_Your task_: Copy out every line of text in the data below word for word, leaving out the pictures.

_Supplied data_:
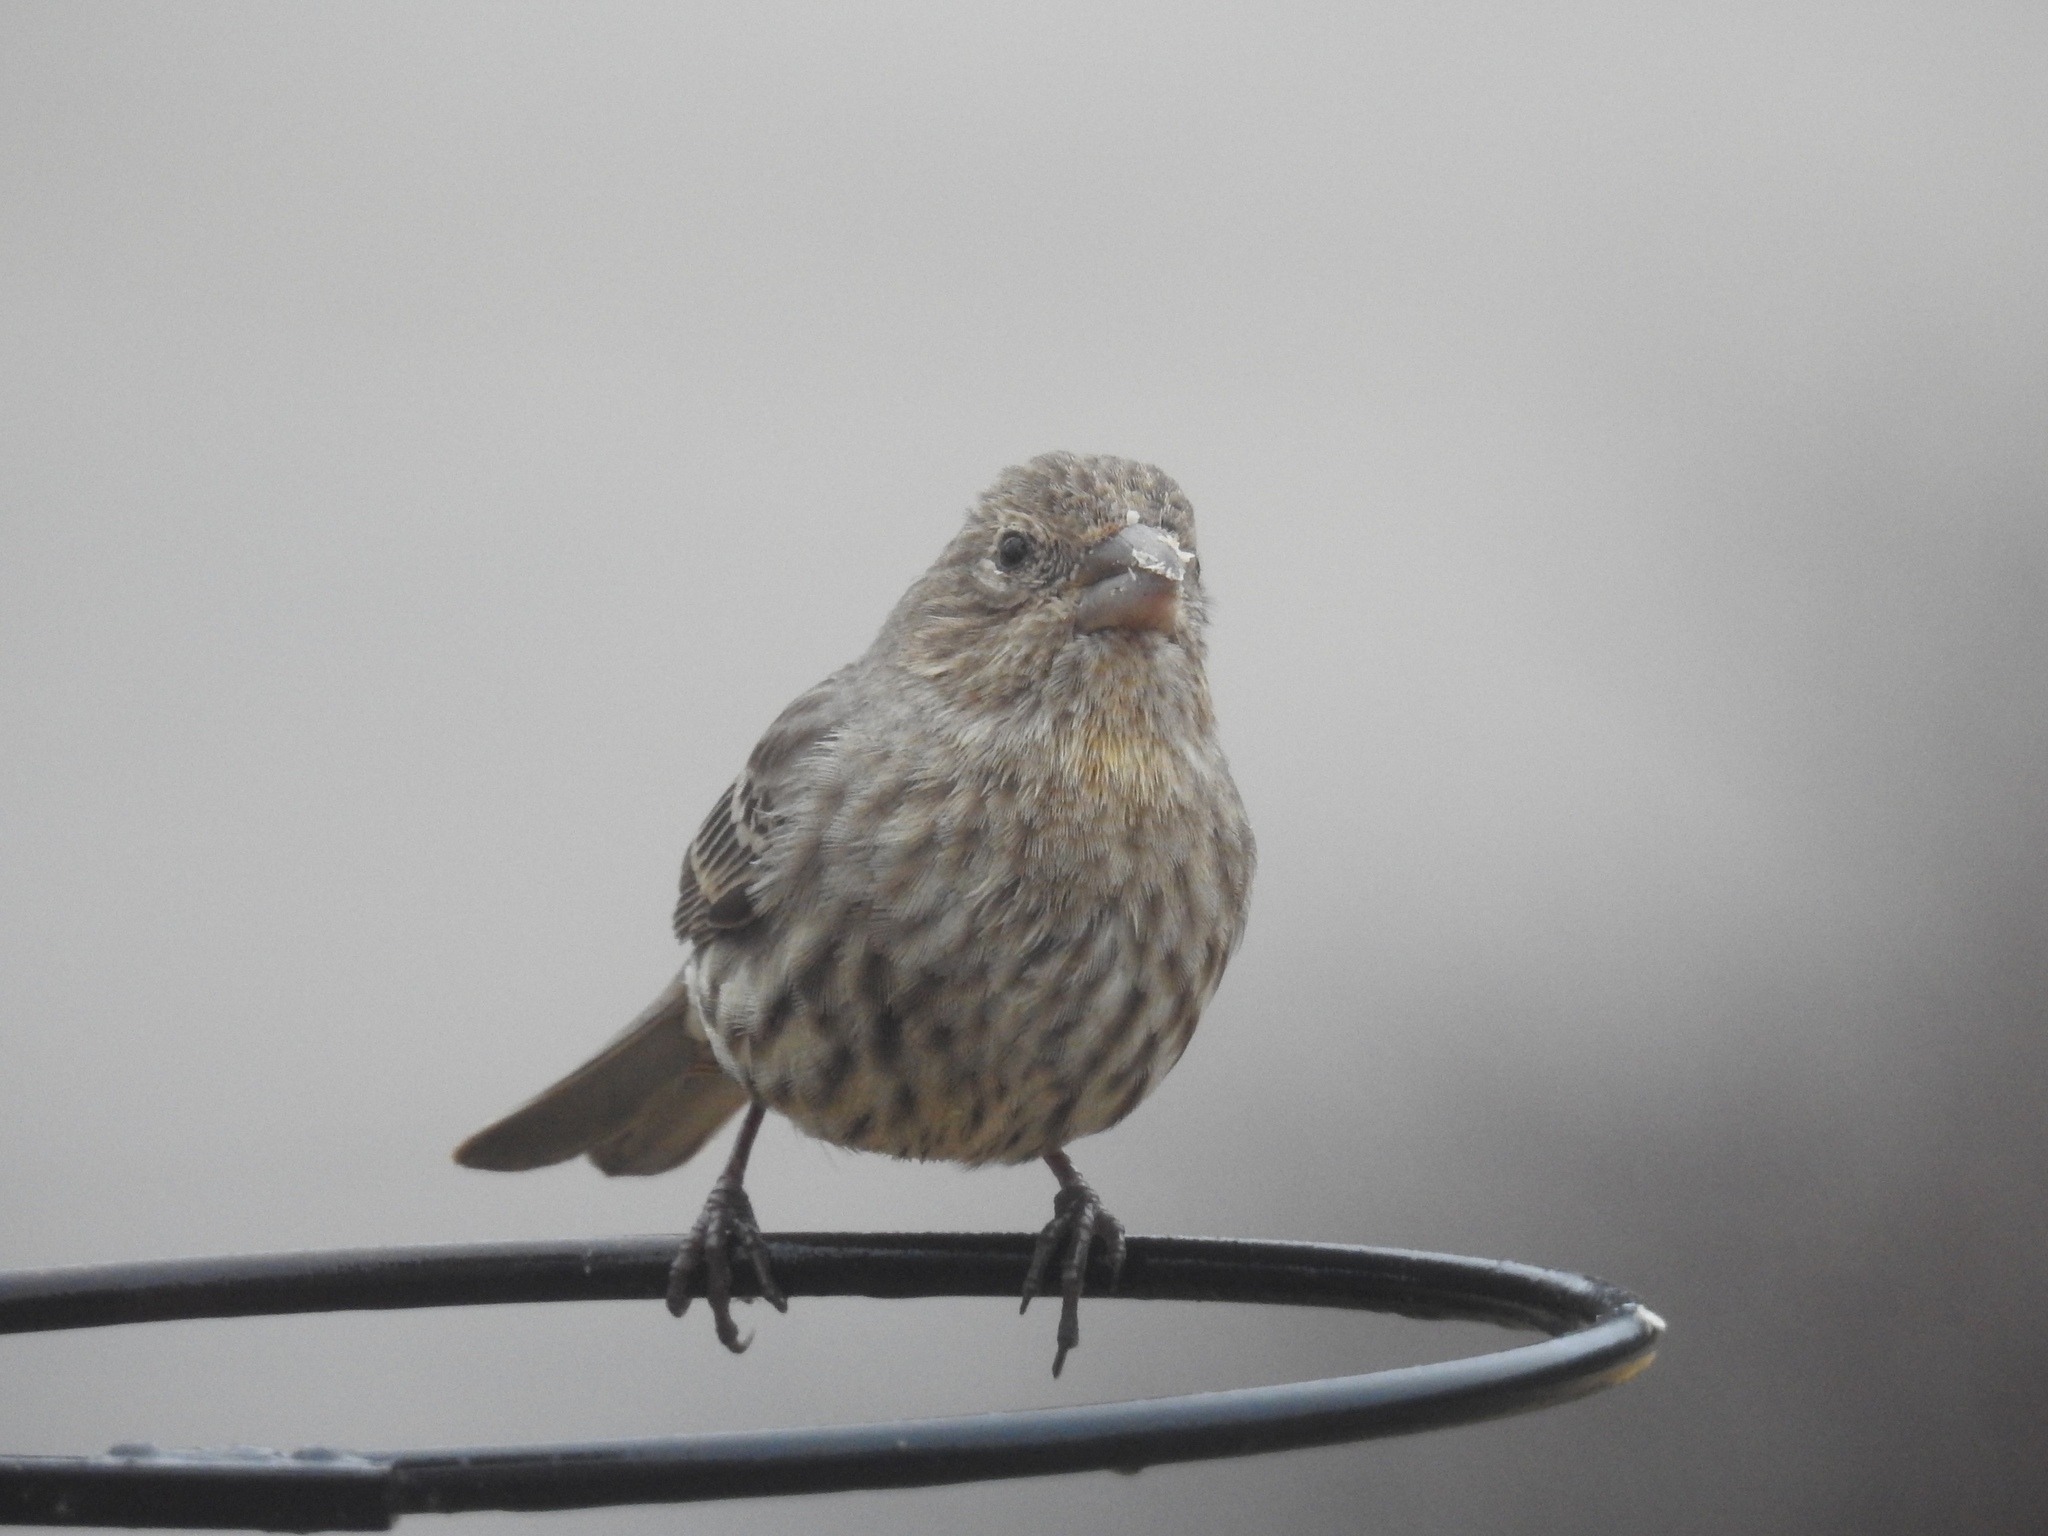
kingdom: Animalia
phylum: Chordata
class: Aves
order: Passeriformes
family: Fringillidae
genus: Haemorhous
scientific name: Haemorhous mexicanus
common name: House finch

_Written reply_:
kingdom: Animalia
phylum: Chordata
class: Aves
order: Passeriformes
family: Fringillidae
genus: Haemorhous
scientific name: Haemorhous mexicanus
common name: House finch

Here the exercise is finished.